In [None]:
# default_exp nlp

In [None]:
#hide
from nbdev.showdoc import *

In [None]:
# export
import os
import spacy

# NLP

This module provides tools for working with text data. The `nlp` object loads a Spacy tokenizer.

In [None]:
# export
nlp = spacy.load('en_core_web_sm')

In [None]:
# export
def tokenize(raw, lower=True):
    """Tokenize a string of text.

    Parameters
    -----------
    raw: str
        The text to tokenize.
    lower: bool
        If True, lowercase the input text.

    Returns
    --------
    list[str]
    """
    if lower: raw = raw.lower()
    return [t.text for t in nlp(raw, disable=['tagger', 'parser', 'ner'])]

`tokenize` uses the spacy tokenizer to separate a string into word tokens.

In [None]:
sentence1 = 'My dog and I walked to the park after work.'
sentence2 = 'My dog and my cat walked to the park to get exercise and play.'

In [None]:
tokenize(sentence1)

['my', 'dog', 'and', 'i', 'walked', 'to', 'the', 'park', 'after', 'work', '.']

In [None]:
tokenize('')

[]

In [None]:
# export
def lexical_density(text, lower=True):
    """Compute lexical density of a piece of text.

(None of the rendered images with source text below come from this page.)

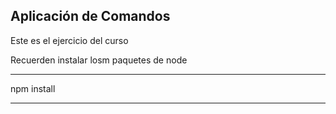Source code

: ## Aplicación de Comandos

Este es el ejercicio del curso

Recuerden instalar losm paquetes de node

---

npm install

---
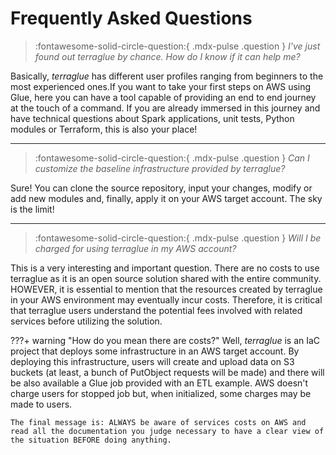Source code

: # Frequently Asked Questions

> :fontawesome-solid-circle-question:{ .mdx-pulse .question } *I've just found out terraglue by chance. How do I know if it can help me?*

Basically, *terraglue* has different user profiles ranging from beginners to the most experienced ones.If you want to take your first steps on AWS using Glue, here you can have a tool capable of providing an end to end journey at the touch of a command. If you are already immersed in this journey and have technical questions about Spark applications, unit tests, Python modules or Terraform, this is also your place!

___

> :fontawesome-solid-circle-question:{ .mdx-pulse .question } *Can I customize the baseline infrastructure provided by terraglue?*

Sure! You can clone the source repository, input your changes, modify or add new modules and, finally, apply it on your AWS target account. The sky is the limit!

___

> :fontawesome-solid-circle-question:{ .mdx-pulse .question } *Will I be charged for using terraglue in my AWS account?*

This is a very interesting and important question. There are no costs to use terraglue as it is an open source solution shared with the entire community. HOWEVER, it is essential to mention that the resources created by terraglue in your AWS environment may eventually incur costs. Therefore, it is critical that terraglue users understand the potential fees involved with related services before utilizing the solution.

???+ warning "How do you mean there are costs?"
    Well, *terraglue* is an IaC project that deploys some infrastructure in an AWS target account. By deploying this infrastructure, users will create and upload data on S3 buckets (at least, a bunch of PutObject requests will be made) and there will be also available a Glue job provided with an ETL example. AWS doesn't charge users for stopped job but, when initialized, some charges may be made to users.

    The final message is: ALWAYS be aware of services costs on AWS and read all the documentation you judge necessary to have a clear view of the situation BEFORE doing anything.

    https://en.wikipedia.org/wiki/Lexical_density

    Parameters
    -----------
    text: str or list[str]
    lower: bool (see `tokenize` docs)

    Returns
    --------
    float: Number between 0 and 1, where larger values indicate a higher
        lexical density.
    """
    if isinstance(text, str):
        text = tokenize(text, lower)
    if not text:
        return 0.0
    return len(set(text)) / len(text)

`lexical density` works on either strings or lists of strings containing word tokens.

In [None]:
print(sentence1)
lexical_density(sentence1)

My dog and I walked to the park after work.


1.0

Sentence 2 has multiple occurrences of "my" and "and" so its lexical density is lower.

In [None]:
print(sentence2)
lexical_density(sentence2)

My dog and my cat walked to the park to get exercise and play.


0.8

Passing in a tokenized sentence returns the same results.

In [None]:
tokens = tokenize(sentence2)
print(tokens)
lexical_density(tokens)

['my', 'dog', 'and', 'my', 'cat', 'walked', 'to', 'the', 'park', 'to', 'get', 'exercise', 'and', 'play', '.']


0.8